__What is being asked__:
What you return must match the listing below line for line, minus its pictures.

__Information provided__:
+ + +
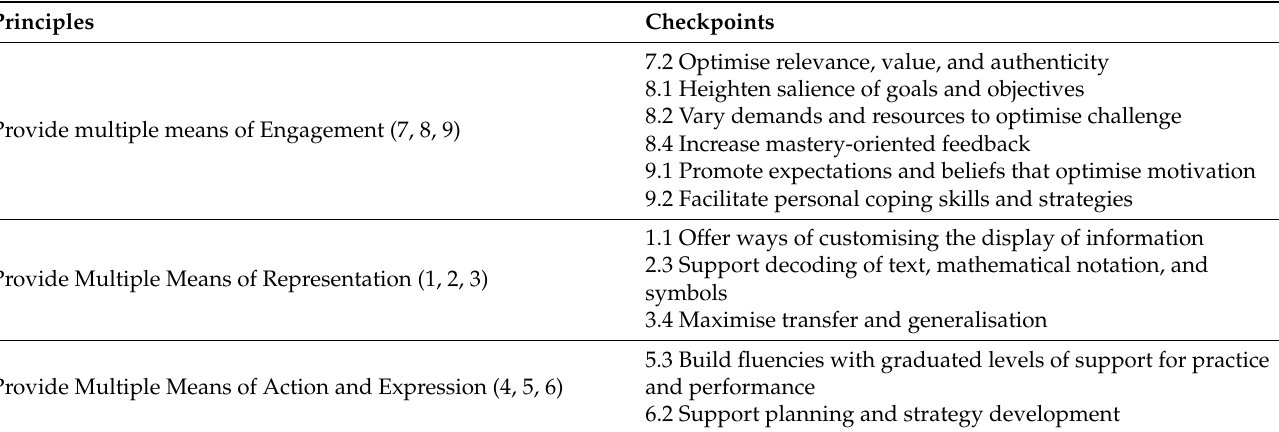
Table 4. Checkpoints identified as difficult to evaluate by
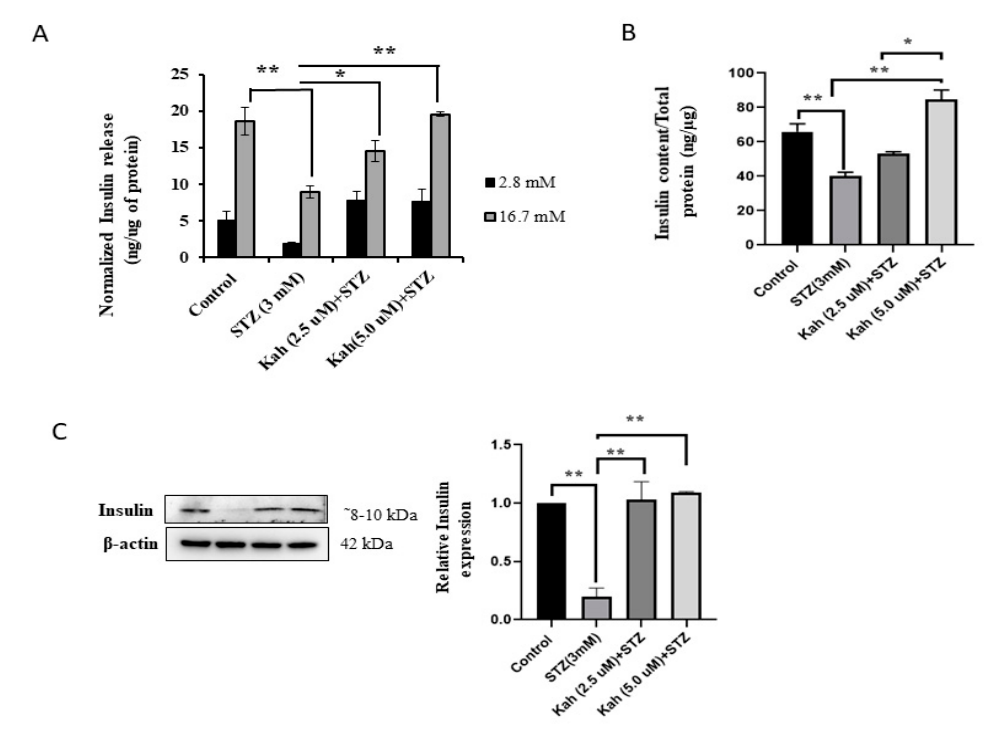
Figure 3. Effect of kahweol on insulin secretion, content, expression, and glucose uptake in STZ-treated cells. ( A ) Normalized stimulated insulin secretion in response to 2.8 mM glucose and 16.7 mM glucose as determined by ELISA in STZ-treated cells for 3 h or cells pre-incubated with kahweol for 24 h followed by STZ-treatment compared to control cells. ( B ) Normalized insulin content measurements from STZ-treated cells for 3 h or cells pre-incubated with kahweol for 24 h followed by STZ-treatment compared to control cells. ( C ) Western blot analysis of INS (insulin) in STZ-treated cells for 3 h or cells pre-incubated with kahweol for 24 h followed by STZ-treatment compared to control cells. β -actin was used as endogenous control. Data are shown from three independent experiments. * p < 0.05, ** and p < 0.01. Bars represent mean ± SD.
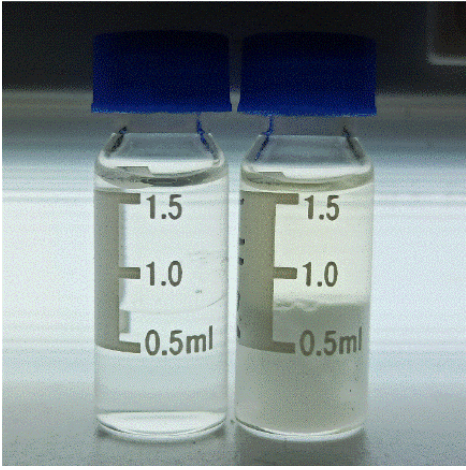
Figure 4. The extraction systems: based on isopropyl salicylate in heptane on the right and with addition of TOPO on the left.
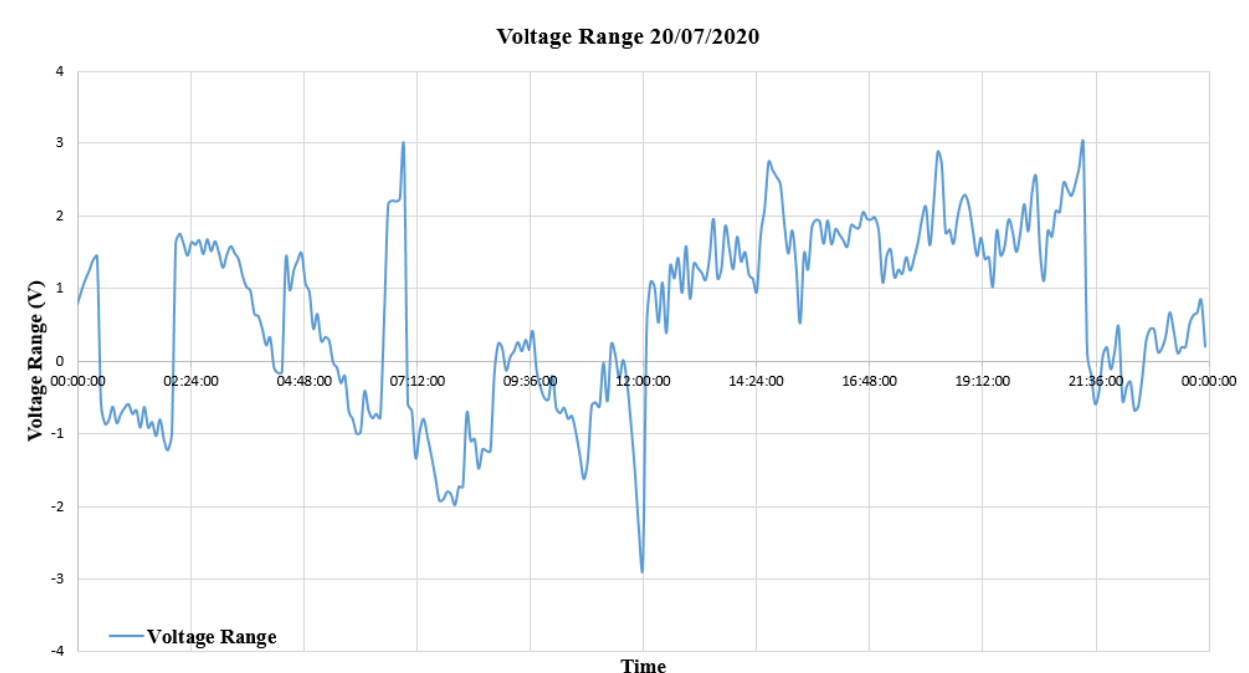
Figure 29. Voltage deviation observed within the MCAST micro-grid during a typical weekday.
+ + +
__Result of this exercise__:
Table 4. Checkpoints identified as difficult to evaluate by
Figure 3. Effect of kahweol on insulin secretion, content, expression, and glucose uptake in STZ-treated cells. ( A ) Normalized stimulated insulin secretion in response to 2.8 mM glucose and 16.7 mM glucose as determined by ELISA in STZ-treated cells for 3 h or cells pre-incubated with kahweol for 24 h followed by STZ-treatment compared to control cells. ( B ) Normalized insulin content measurements from STZ-treated cells for 3 h or cells pre-incubated with kahweol for 24 h followed by STZ-treatment compared to control cells. ( C ) Western blot analysis of INS (insulin) in STZ-treated cells for 3 h or cells pre-incubated with kahweol for 24 h followed by STZ-treatment compared to control cells. β -actin was used as endogenous control. Data are shown from three independent experiments. * p < 0.05, ** and p < 0.01. Bars represent mean ± SD.
Figure 4. The extraction systems: based on isopropyl salicylate in heptane on the right and with addition of TOPO on the left.
Figure 29. Voltage deviation observed within the MCAST micro-grid during a typical weekday.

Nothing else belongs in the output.